[Records for processing Boundary: Start]
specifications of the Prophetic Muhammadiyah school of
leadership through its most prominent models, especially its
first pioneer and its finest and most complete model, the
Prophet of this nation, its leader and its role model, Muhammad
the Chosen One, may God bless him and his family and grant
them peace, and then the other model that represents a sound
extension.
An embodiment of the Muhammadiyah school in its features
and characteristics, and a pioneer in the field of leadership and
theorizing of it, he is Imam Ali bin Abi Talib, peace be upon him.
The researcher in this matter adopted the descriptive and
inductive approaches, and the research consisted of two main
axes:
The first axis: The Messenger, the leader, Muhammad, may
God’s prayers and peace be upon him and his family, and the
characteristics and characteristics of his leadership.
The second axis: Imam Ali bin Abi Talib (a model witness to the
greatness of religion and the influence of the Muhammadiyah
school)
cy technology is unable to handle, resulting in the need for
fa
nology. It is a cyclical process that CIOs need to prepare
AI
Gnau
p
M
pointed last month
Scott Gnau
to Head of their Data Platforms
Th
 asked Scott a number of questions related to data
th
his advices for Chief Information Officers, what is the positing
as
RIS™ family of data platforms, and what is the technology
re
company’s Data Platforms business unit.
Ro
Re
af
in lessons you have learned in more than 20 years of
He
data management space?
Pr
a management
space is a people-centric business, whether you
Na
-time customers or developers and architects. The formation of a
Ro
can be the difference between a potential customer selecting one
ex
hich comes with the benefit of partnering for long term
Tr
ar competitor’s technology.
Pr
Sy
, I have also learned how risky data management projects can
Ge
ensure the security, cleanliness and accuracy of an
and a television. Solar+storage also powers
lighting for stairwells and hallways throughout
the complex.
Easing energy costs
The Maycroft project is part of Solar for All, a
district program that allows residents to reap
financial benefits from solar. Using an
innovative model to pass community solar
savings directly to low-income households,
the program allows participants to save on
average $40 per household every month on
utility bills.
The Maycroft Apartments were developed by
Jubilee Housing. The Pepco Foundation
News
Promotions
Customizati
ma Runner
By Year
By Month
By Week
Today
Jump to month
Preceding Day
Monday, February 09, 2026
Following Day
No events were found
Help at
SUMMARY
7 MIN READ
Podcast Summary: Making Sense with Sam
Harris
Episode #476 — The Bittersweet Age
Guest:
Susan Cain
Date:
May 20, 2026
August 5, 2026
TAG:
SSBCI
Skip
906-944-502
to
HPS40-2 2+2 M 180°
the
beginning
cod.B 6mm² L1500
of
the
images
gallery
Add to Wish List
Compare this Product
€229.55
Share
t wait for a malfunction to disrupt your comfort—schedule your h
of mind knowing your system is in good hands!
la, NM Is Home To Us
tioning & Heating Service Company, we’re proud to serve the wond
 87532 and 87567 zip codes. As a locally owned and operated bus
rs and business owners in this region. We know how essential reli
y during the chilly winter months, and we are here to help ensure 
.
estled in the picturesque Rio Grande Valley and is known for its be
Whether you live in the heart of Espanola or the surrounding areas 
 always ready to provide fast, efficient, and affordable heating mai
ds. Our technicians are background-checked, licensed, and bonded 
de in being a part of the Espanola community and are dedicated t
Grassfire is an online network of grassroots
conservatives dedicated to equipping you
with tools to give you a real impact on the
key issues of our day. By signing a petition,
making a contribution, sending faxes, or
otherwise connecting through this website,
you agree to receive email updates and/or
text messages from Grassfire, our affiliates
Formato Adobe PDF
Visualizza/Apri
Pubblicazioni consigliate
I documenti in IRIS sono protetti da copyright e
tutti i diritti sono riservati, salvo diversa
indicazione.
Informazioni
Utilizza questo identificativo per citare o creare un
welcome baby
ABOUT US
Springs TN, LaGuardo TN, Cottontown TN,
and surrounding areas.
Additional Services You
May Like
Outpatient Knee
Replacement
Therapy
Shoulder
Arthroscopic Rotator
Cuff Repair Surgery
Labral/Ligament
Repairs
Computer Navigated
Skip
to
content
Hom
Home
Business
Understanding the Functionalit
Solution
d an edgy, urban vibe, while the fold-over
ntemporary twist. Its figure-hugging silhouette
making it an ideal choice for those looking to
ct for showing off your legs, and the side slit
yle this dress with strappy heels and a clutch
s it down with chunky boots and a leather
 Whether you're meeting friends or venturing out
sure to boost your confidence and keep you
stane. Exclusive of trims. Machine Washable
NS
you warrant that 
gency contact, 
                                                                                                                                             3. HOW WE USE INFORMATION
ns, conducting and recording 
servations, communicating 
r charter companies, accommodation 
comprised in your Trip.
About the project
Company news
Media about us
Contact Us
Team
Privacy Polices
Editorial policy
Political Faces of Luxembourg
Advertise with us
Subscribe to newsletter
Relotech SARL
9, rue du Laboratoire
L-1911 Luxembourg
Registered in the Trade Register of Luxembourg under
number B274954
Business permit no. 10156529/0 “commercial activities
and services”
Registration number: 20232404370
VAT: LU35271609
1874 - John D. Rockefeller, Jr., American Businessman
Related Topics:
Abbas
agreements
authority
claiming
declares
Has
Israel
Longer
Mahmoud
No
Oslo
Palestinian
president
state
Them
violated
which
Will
[Records for processing Boundary: End]
• Problem description: Copy out the lines of the data where the word "this" can be found.

• Task answer:
Prophet of this nation, its leader and its role model, Muhammad
The researcher in this matter adopted the descriptive and
Compare this Product
rs and business owners in this region. We know how essential reli
otherwise connecting through this website,
yle this dress with strappy heels and a clutch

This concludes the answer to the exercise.